Marie, héroïne du premier tome de la Rivière Espérance, prend plus d'ampleur encore dans cette suite, le Royaume du fleuve. La Belle du Périgord, ainsi sera-t-elle surnommée, s'affirme à l'égal des grandes figures littéraires de femmes et elle annonce un certain féminisme. En effet, quoiqu'elle ne devienne maître de bateau que par nécessité économique (son époux Benjamin a été déporté en Algérie), elle rêvait depuis longtemps déjà d'embrasser le destin de ceux qui partaient sur la rivière. Affronter les dangers des flots, comme les hommes, plutôt que souffrir dans l'attente du retour, près du foyer, comme les femmes : telle est la volonté de Marie, une héroïne moderne qui n'attend pas d'un homme qu'il lui sauve la vie.
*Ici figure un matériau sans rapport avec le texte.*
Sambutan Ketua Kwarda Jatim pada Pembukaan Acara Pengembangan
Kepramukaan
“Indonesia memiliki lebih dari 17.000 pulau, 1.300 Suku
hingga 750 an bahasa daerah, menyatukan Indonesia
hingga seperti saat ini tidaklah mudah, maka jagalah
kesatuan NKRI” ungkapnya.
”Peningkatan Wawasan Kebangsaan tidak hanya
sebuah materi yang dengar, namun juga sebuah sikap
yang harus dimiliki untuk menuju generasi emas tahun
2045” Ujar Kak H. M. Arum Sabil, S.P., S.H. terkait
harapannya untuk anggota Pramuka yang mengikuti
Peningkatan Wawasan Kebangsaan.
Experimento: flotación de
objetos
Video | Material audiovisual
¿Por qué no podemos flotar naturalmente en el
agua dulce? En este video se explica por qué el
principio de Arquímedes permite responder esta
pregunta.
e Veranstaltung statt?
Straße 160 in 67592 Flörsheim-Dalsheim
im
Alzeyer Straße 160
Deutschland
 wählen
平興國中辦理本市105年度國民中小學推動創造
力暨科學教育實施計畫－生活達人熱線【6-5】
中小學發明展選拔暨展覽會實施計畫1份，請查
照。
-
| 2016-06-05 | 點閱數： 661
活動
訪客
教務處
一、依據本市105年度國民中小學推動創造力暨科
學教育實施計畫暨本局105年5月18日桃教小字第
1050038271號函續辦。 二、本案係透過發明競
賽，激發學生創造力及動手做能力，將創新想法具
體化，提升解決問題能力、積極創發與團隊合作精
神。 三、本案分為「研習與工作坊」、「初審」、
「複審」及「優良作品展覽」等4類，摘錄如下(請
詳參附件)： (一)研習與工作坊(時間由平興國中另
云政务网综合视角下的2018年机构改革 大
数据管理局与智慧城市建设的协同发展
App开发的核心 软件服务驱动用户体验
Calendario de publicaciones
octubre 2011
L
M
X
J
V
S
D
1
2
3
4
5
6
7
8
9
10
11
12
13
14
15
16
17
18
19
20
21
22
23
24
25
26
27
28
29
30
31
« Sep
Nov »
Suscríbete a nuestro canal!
La dimension sensuelle de la Belle du Périgord est inscrite, aussi, en filigrane du roman. Si
Christian Signol, avec beaucoup de pudeur, ne s'aventure jamais dans des scènes d'amour physique entre ses protagonistes, s'il ne fait que suggérer les étreintes, il aime à décrire le plaisir des rencontres avec la rivière. Marie qui se baigne et se laisse dériver sur les flots, Marie qui s'endort dans le foin avec ses enfants, Marie qui se délecte des parfums et fait corps avec son environnement... Elle est là, la vie du corps, qui vibre au rythme de ce qu'offrent les quatre saisons.
Un très beau roman, toujours enchanteur par les descriptions vivantes de ses paysages. le reste, l'évocation de la vie des héros, tourmentée comme il se doit dans toute grande saga romanesque, n'est finalement qu'accessoire.